Troubleshooting Steps:

  1. Use Activity Monitor or DMVs (sys.dm_exec_requests, sys.dm_exec_sessions) to identify the most resource-intensive queries.
  2. Analyze query plans for performance bottlenecks (missing indexes, inefficient joins, table scans).
  3. Check for long-running or blocking queries.
  4. Ensure SQL Server has adequate CPU resources allocated.

Slow Query Performance

Symptoms: Specific queries taking an unexpectedly long time to complete.

Troubleshooting Steps:

  1. Capture the query using SQL Server Profiler or Extended Events.
  2. Analyze the execution plan.
  3. Check for missing or fragmented indexes.
  4. Review statistics for up-to-date information.
  5. Examine wait statistics (sys.dm_os_wait_stats) for clues (e.g., I/O waits, lock waits).

Disk I/O Bottlenecks

Symptoms: High disk latency, slow data retrieval and writing, poor performance during batch operations.

Troubleshooting Steps:

  1. Monitor disk performance counters in Performance Monitor or using sys.dm_os_performance_counters (e.g., `Physical Disk: Avg. Disk sec/Read`, `Avg. Disk sec/Write`).
  2. Check for file fragmentation (sys.dm_db_index_physical_stats).
  3. Ensure your storage subsystem is adequately provisioned for your workload.
  4. Consider moving data and log files to separate, faster storage.

Blocking and Deadlocks

Symptoms: Users reporting that their operations are stuck or failing with deadlock errors.

Troubleshooting Steps:

  1. Use Extended Events (specifically the xml_deadlock_report event) or trace deadlock graphs in Profiler.
  2. Analyze the deadlock graph to identify the statements and resources involved.
  3. Review application logic and transaction design for opportunities to reduce lock duration and contention.
  4. Ensure appropriate isolation levels are used.

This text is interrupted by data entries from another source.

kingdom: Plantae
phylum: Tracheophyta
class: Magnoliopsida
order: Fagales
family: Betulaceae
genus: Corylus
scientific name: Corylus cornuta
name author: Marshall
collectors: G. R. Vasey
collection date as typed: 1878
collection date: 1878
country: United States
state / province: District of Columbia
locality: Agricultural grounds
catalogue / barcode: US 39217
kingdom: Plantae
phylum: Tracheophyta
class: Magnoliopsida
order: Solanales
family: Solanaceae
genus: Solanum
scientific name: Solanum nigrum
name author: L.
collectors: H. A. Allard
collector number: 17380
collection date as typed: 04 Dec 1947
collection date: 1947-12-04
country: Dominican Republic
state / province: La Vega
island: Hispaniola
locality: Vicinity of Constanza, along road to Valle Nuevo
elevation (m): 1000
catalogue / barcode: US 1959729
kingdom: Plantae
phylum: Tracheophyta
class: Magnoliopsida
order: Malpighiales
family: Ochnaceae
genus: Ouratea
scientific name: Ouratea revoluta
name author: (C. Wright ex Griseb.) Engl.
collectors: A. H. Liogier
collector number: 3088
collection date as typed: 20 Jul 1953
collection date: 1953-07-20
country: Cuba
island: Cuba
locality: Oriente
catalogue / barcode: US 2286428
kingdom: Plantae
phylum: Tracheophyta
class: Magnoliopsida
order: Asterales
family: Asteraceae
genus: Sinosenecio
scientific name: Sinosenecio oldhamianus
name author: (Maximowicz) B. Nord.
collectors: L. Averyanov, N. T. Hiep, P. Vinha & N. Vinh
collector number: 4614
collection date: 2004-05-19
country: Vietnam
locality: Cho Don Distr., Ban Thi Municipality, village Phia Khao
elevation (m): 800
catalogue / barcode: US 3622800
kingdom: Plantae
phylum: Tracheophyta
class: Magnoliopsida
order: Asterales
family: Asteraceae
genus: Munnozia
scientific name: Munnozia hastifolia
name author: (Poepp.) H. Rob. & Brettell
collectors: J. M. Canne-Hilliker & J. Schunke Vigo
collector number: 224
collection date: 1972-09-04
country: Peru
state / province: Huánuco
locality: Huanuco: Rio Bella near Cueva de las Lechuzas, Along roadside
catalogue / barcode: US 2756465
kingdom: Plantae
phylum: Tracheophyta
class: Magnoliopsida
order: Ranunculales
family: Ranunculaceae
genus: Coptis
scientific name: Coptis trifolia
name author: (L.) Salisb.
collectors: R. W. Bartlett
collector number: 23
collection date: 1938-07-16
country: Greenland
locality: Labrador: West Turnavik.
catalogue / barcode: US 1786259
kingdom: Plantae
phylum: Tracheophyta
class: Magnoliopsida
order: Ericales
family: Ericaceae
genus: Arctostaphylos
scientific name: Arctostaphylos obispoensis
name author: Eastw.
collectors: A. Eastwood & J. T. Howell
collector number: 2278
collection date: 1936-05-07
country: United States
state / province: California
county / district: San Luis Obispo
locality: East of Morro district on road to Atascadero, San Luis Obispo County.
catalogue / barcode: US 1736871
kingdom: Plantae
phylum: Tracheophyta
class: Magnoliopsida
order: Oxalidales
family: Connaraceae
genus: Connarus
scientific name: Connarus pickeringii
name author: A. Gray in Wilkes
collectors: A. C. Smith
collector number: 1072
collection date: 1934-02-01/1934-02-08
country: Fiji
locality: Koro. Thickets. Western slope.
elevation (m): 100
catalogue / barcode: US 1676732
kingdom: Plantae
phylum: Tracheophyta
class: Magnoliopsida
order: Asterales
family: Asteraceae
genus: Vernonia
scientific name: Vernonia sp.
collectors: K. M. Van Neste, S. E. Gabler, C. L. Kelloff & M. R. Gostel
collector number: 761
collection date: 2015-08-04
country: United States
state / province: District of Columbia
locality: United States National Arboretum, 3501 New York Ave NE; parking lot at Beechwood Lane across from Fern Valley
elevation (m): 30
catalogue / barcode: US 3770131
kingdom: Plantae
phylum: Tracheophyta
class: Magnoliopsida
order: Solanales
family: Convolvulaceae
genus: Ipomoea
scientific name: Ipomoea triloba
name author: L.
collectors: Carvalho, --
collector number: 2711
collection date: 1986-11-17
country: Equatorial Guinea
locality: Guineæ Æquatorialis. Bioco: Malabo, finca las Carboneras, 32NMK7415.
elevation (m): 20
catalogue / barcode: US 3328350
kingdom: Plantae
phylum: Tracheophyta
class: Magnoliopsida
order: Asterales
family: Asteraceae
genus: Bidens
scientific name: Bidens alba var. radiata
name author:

Important: Deadlocks are a normal part of relational database systems. The goal is not to eliminate them entirely, but to minimize their frequency and impact.

Best Practices for Proactive Monitoring

Note: The system_health Extended Events session, enabled by default, captures important system-level information that can be very useful during initial troubleshooting.